[Nummer 4]
Bij dit nummer
Ergens in zijn onmetelijke Cahiers beklaagt de Franse dichter en denker Paul Valéry zich dat dit het is wat hij bij de dichters van zijn tijd het meeste mist: voldoende weerstand in de taal. Dat is een interessant verwijt. De dichters van de romantiek konden immers, bij monde van John Keats, nog beweren dat als de poëzie niet op volstrekt natuurlijke wijze opkomt, dat zij dan maar beter helemaal weg kan blijven. Maar Keats en zijn tijdgenoten hadden nog houvast aan de belemmeringen van rijm en metrum. In het tijdperk van de twintigste-eeuwse moderniteit zijn die vormkunstige beperkingen gaandeweg vervallen. Zo werd de modernistische taal weer woest en ledig en kon de poëzie worden heruitgevonden. En waar de taal niet louter instrument, maar dan noodzakelijkerwijs ook zelf object van het scheppende proces wordt - net als dat voor avant-gardistische verf of atonale geluiden geldt - is natuurlijkheid, laat staan natuurgetrouwheid niet langer een pre. En dus, zo leert ons Valéry, komt het erop aan dat de dichter eerst zijn eigen obstakels creëert, zijn tegenwind opwekt, zijn belemmeringen opzoekt, om die vervolgens met verve, virtuoos en in schoonheid te overwinnen.

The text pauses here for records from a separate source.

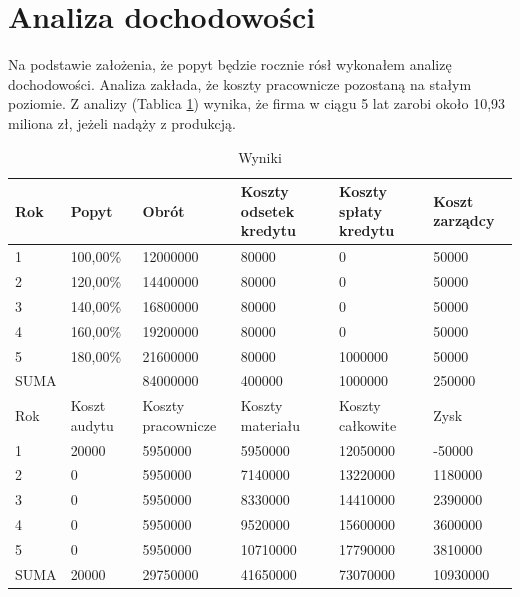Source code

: \documentclass[a4paper]{article}
\begin{document}
\section{Analiza dochodowości}
Na podstawie założenia, że popyt będzie rocznie rósł wykonałem analizę dochodowości. Analiza zakłada, że koszty pracownicze pozostaną na stałym poziomie. Z analizy (Tablica \ref{tab:1}) wynika, że firma w ciągu 5 lat zarobi około 10,93 miliona zł, jeżeli nadąży z produkcją.
\begin{table}
\centering
\begin{tabular}{|l|l|l|l|l|l|}
\hline
Rok  & Popyt        & Obrót              & Koszty odsetek kredytu & Koszty spłaty kredytu & Koszt zarządcy \\ \hline
1    & 100,00\%     & 12000000           & 80000                  & 0                     & 50000          \\ \hline
2    & 120,00\%     & 14400000           & 80000                  & 0                     & 50000          \\ \hline
3    & 140,00\%     & 16800000           & 80000                  & 0                     & 50000          \\ \hline
4    & 160,00\%     & 19200000           & 80000                  & 0                     & 50000          \\ \hline
5    & 180,00\%     & 21600000           & 80000                  & 1000000               & 50000          \\ \hline
SUMA &              & 84000000           & 400000                 & 1000000               & 250000         \\ \hline
Rok  & Koszt audytu & Koszty pracownicze & Koszty materiału       & Koszty całkowite      & Zysk           \\ \hline
1    & 20000        & 5950000            & 5950000                & 12050000              & -50000         \\ \hline
2    & 0            & 5950000            & 7140000                & 13220000              & 1180000        \\ \hline
3    & 0            & 5950000            & 8330000                & 14410000              & 2390000        \\ \hline
4    & 0            & 5950000            & 9520000                & 15600000              & 3600000        \\ \hline
5    & 0            & 5950000            & 10710000               & 17790000              & 3810000        \\ \hline
SUMA & 20000        & 29750000           & 41650000               & 73070000              & 10930000       \\ \hline
\end{tabular}
\caption{Wyniki}
\label{tab:1}
\end{table}
\end{document}
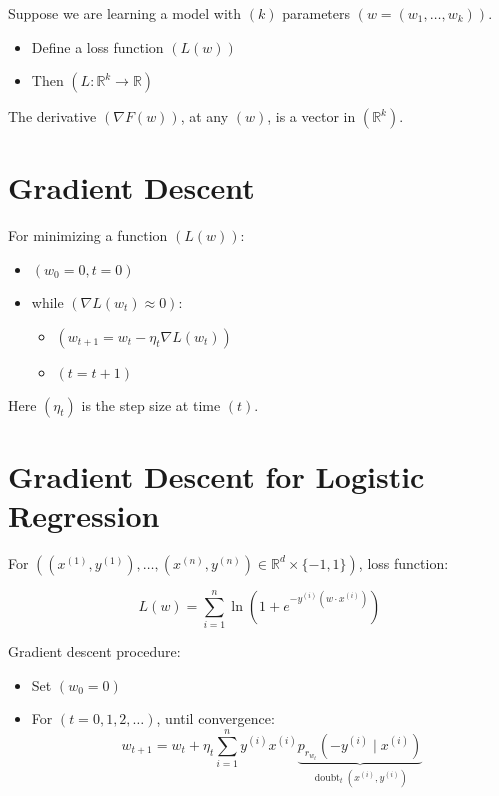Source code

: \documentclass{article}
\begin{document}
Suppose we are learning a model with $( k )$ parameters $( w = \left(w_{1}, \ldots, w_{k}\right) )$.

\begin{itemize}
    \item Define a loss function $( L(w) )$
    \item Then $( L: \mathbb{R}^{k} \rightarrow \mathbb{R} )$
\end{itemize}

The derivative $( \nabla F(w) )$, at any $( w )$, is a vector in $( \mathbb{R}^{k} )$.

\section*{Gradient Descent}
For minimizing a function $( L(w) )$:

\begin{itemize}
    \item $( w_{0} = 0, t = 0 )$
    \item while $( \nabla L(w_{t}) \approx 0 )$:
    \begin{itemize}
        \item $( w_{t+1} = w_{t} - \eta_{t} \nabla L(w_{t}) )$
        \item $( t = t + 1 )$
    \end{itemize}
\end{itemize}

Here $( \eta_{t} )$ is the step size at time $( t )$.

\section*{Gradient Descent for Logistic Regression}
For $( \left(x^{(1)}, y^{(1)}\right), \ldots, \left(x^{(n)}, y^{(n)}\right) \in \mathbb{R}^{d} \times \{-1,1\} )$, loss function:

\begin{equation}
L(w) = \sum_{i=1}^{n} \ln \left(1 + e^{-y^{(i)}\left(w \cdot x^{(i)}\right)}\right)
\end{equation}

Gradient descent procedure:

\begin{itemize}
    \item Set $( w_{0} = 0 )$
    \item For $( t = 0, 1, 2, \ldots )$, until convergence:
    \begin{equation}
    w_{t+1} = w_{t} + \eta_{t} \sum_{i=1}^{n} y^{(i)} x^{(i)} \underbrace{p_{r_{w_{t}}}\left(-y^{(i)} \mid x^{(i)}\right)}_{\operatorname{doubt}_{t}\left(x^{(i)}, y^{(i)}\right)}
    \end{equation}
\end{itemize}
\end{document}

Misschien, zo leert een mogelijke lezing van dit themanummer van De Gids is het wel die weerstandsfactor die het vertalen van poëzie tot zo'n dankbare bezigheid maakt en tot een allerwegen erkende leerschool voor het dichterschap. De bekentenis van Anneke Brassinga in de openingszin van haar artikel spreekt wat dat betreft boekdelen. Het overwinnen van de weerstand die sommige gedichten aan het vertalen bieden, is daarom voor de vertaler zo'n nuttige les, niet alleen vanwege de oefening in het overwinnen zelf, maar vooral door de inzichten die de vertaler daarbij verkrijgt in de aard en samenstelling van die weerstand. Een goede poëzievertaling, zo beweert Ton Naaijkens zelfs in zijn bijdrage aan dit nummer, legt dan ook in zeker opzicht verslag van de omgang met die moeilijkheden, terwijl zij overwonnen werden.